How do I let go? How do I let go of my son? I keep hanging on trying to help, but I'm only enabling because of my love for my two grandchildren who I have helped raise (ages 2&3). I have lost who I am. I feel so alone, and I am so ridden with anxiety that it is almost paralyzing. I desperately need some advice from others who have walked the same road.
You are definitely not alone. I have walked the same road as you with my son. Although, he doesn't have children, I have have enabled my son as well, which only helped him fall deeper into his addiction. I too lost myself due to his addiction and became severely depressed and suffered from anxiety attacks, not to mention, having to be prescribed medication and see a therapist in order to function. Don't ever think you're alone; there are so many of us out there.
Hello ! I can't figure out how to start a new post, so I'm just replying to yours, but my cry out in the dark is the same as yours. My son has been in and out of county jail, prisons, rehabs, detox, etc etc. I pay for his phone and just started trolling his calls/texts and see that he is using and/or dealing again. I am starting to fall into the abyss once more. My husband's anxiety and mine also puts such strain on our relationship, we have different ways of handling things. But now we have to confront our son again – he was clean for 26 months, and now lying and stealing and selling at pawn shops again. I swore I would be smarter this time. I was/am…. but it doesn't really help. As Permalink says, there are so many of us here…… I love you all, though we have not met. The pain we share binds us….

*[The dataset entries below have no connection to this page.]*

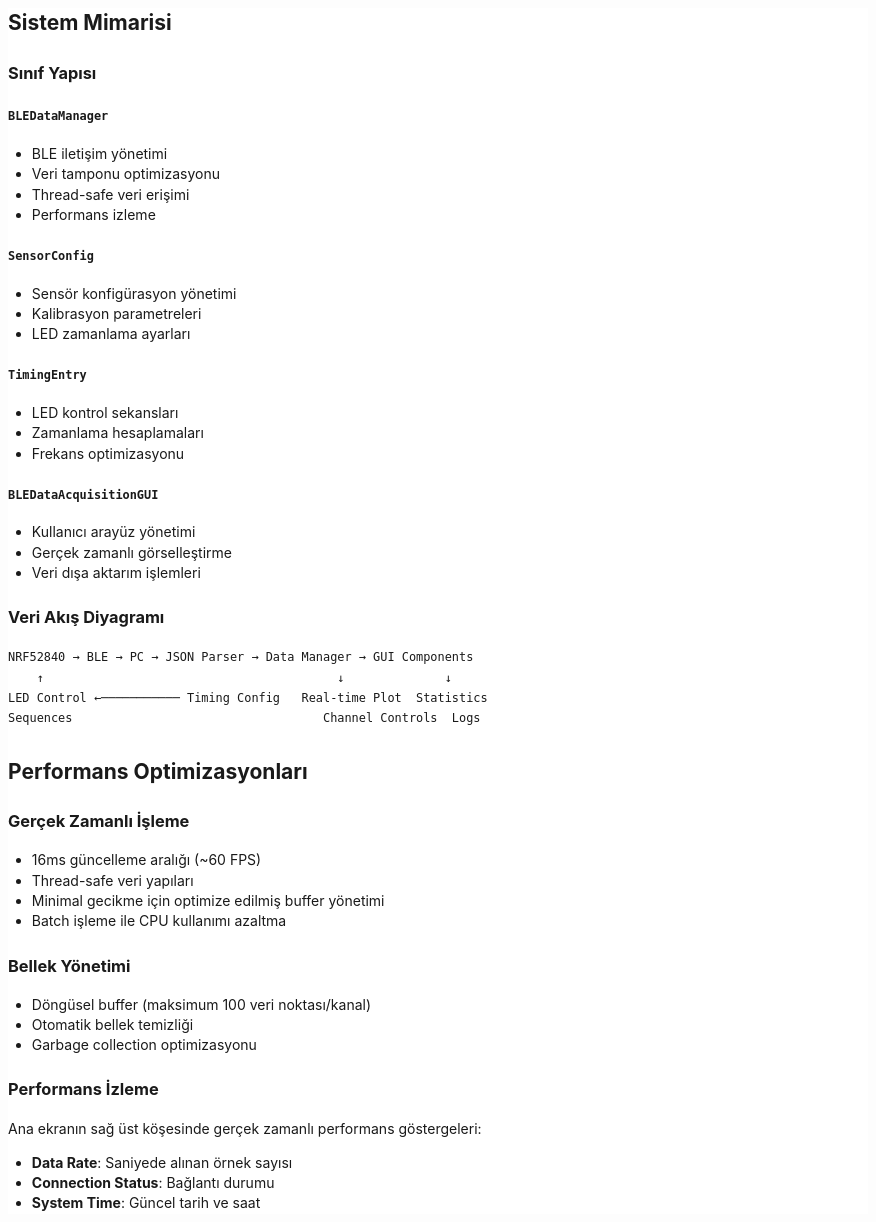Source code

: ## Sistem Mimarisi

### Sınıf Yapısı

#### `BLEDataManager`
- BLE iletişim yönetimi
- Veri tamponu optimizasyonu
- Thread-safe veri erişimi
- Performans izleme

#### `SensorConfig`
- Sensör konfigürasyon yönetimi
- Kalibrasyon parametreleri
- LED zamanlama ayarları

#### `TimingEntry`
- LED kontrol sekansları
- Zamanlama hesaplamaları
- Frekans optimizasyonu

#### `BLEDataAcquisitionGUI`
- Kullanıcı arayüz yönetimi
- Gerçek zamanlı görselleştirme
- Veri dışa aktarım işlemleri

### Veri Akış Diyagramı

```
NRF52840 → BLE → PC → JSON Parser → Data Manager → GUI Components
    ↑                                         ↓              ↓
LED Control ←─────────── Timing Config   Real-time Plot  Statistics
Sequences                                   Channel Controls  Logs
```

## Performans Optimizasyonları

### Gerçek Zamanlı İşleme
- 16ms güncelleme aralığı (~60 FPS)
- Thread-safe veri yapıları
- Minimal gecikme için optimize edilmiş buffer yönetimi
- Batch işleme ile CPU kullanımı azaltma

### Bellek Yönetimi
- Döngüsel buffer (maksimum 100 veri noktası/kanal)
- Otomatik bellek temizliği
- Garbage collection optimizasyonu

### Performans İzleme
Ana ekranın sağ üst köşesinde gerçek zamanlı performans göstergeleri:
- **Data Rate**: Saniyede alınan örnek sayısı
- **Connection Status**: Bağlantı durumu
- **System Time**: Güncel tarih ve saat
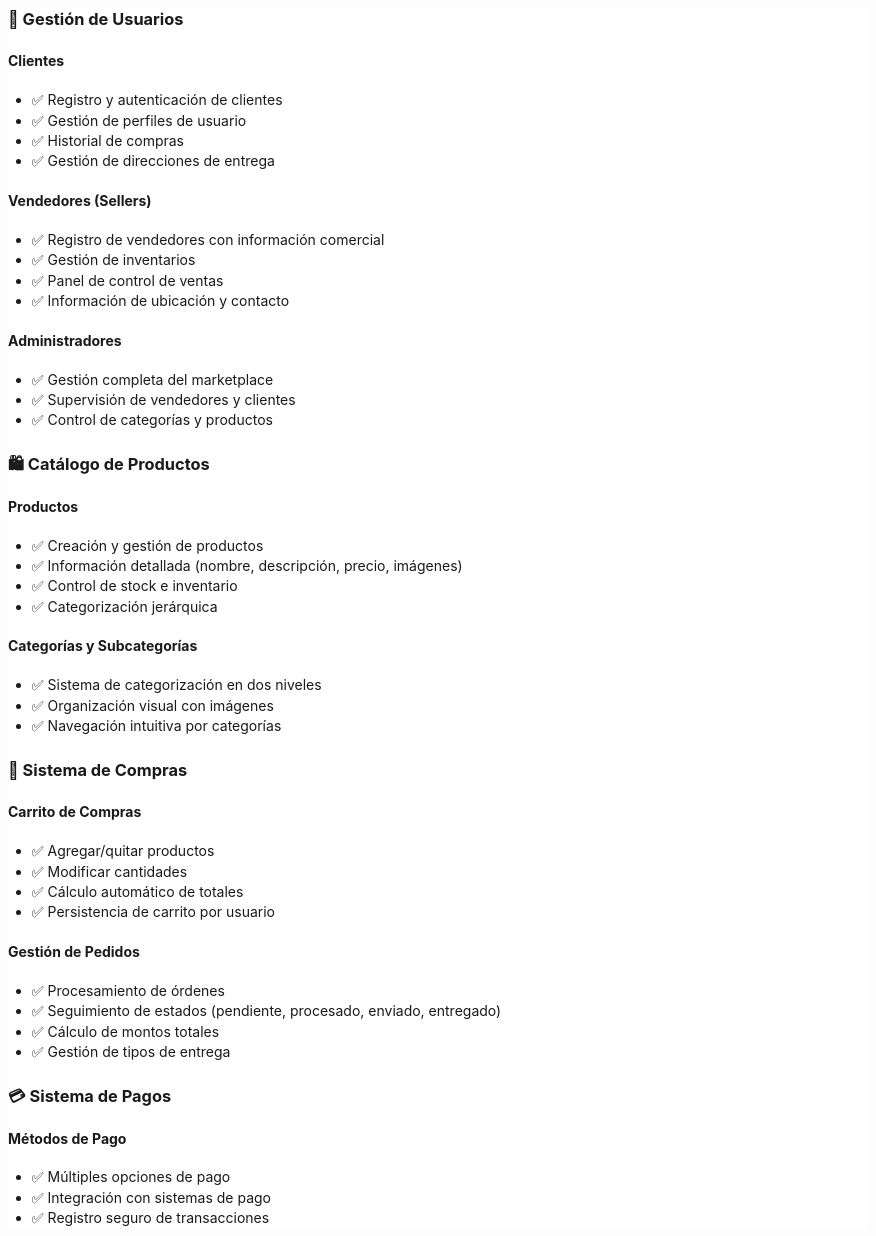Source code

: ### 👥 Gestión de Usuarios

#### **Clientes**
- ✅ Registro y autenticación de clientes
- ✅ Gestión de perfiles de usuario
- ✅ Historial de compras
- ✅ Gestión de direcciones de entrega

#### **Vendedores (Sellers)**
- ✅ Registro de vendedores con información comercial
- ✅ Gestión de inventarios
- ✅ Panel de control de ventas
- ✅ Información de ubicación y contacto

#### **Administradores**
- ✅ Gestión completa del marketplace
- ✅ Supervisión de vendedores y clientes
- ✅ Control de categorías y productos

### 🛍️ Catálogo de Productos

#### **Productos**
- ✅ Creación y gestión de productos
- ✅ Información detallada (nombre, descripción, precio, imágenes)
- ✅ Control de stock e inventario
- ✅ Categorización jerárquica

#### **Categorías y Subcategorías**
- ✅ Sistema de categorización en dos niveles
- ✅ Organización visual con imágenes
- ✅ Navegación intuitiva por categorías

### 🛒 Sistema de Compras

#### **Carrito de Compras**
- ✅ Agregar/quitar productos
- ✅ Modificar cantidades
- ✅ Cálculo automático de totales
- ✅ Persistencia de carrito por usuario

#### **Gestión de Pedidos**
- ✅ Procesamiento de órdenes
- ✅ Seguimiento de estados (pendiente, procesado, enviado, entregado)
- ✅ Cálculo de montos totales
- ✅ Gestión de tipos de entrega

### 💳 Sistema de Pagos

#### **Métodos de Pago**
- ✅ Múltiples opciones de pago
- ✅ Integración con sistemas de pago
- ✅ Registro seguro de transacciones
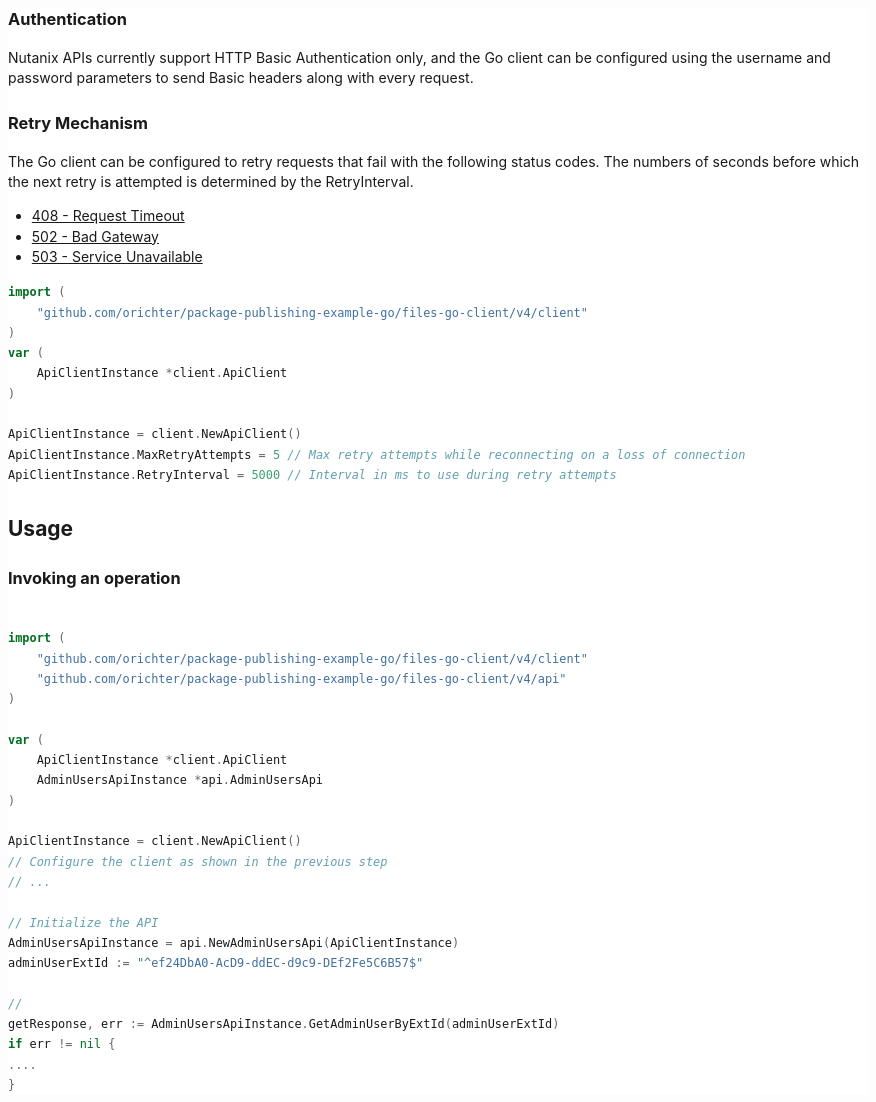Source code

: 
### Authentication
Nutanix APIs currently support HTTP Basic Authentication only, and the Go client can be configured using the username and password parameters to send Basic headers along with every request.

### Retry Mechanism
The Go client can be configured to retry requests that fail with the following status codes. The numbers of seconds before which the next retry is attempted is determined by the RetryInterval.

- [408 - Request Timeout](https://developer.mozilla.org/en-US/docs/Web/HTTP/Status/408)
- [502 - Bad Gateway](https://developer.mozilla.org/en-US/docs/Web/HTTP/Status/502)
- [503 - Service Unavailable](https://developer.mozilla.org/en-US/docs/Web/HTTP/Status/503)

```go
import (
	"github.com/orichter/package-publishing-example-go/files-go-client/v4/client"
)
var (
	ApiClientInstance *client.ApiClient
)

ApiClientInstance = client.NewApiClient()
ApiClientInstance.MaxRetryAttempts = 5 // Max retry attempts while reconnecting on a loss of connection
ApiClientInstance.RetryInterval = 5000 // Interval in ms to use during retry attempts
```

## Usage

### Invoking an operation
```go

import (
	"github.com/orichter/package-publishing-example-go/files-go-client/v4/client"
	"github.com/orichter/package-publishing-example-go/files-go-client/v4/api"
)

var (
	ApiClientInstance *client.ApiClient
	AdminUsersApiInstance *api.AdminUsersApi
)

ApiClientInstance = client.NewApiClient()
// Configure the client as shown in the previous step
// ...

// Initialize the API
AdminUsersApiInstance = api.NewAdminUsersApi(ApiClientInstance)
adminUserExtId := "^ef24DbA0-AcD9-ddEC-d9c9-DEf2Fe5C6B57$"

// 
getResponse, err := AdminUsersApiInstance.GetAdminUserByExtId(adminUserExtId)
if err != nil {
....
}
```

Its helpful to know that I am not alone. My son has been opiate free for just about a year but has recently been using crack cocaine. The lying and manipulation has started again. Different drug, same pattern. I want to help him get out of some debt that he has accrued due to his use, as he promises that he can put this behind him, but I just don't trust him. His behavior also puts a strain on my spouse, who is not his father but has raised him since the age of 6 (he is now 27). I am so close to just writing him out of my life but if he leaves so do my grandchildren. This is a thought that I just cannot bear.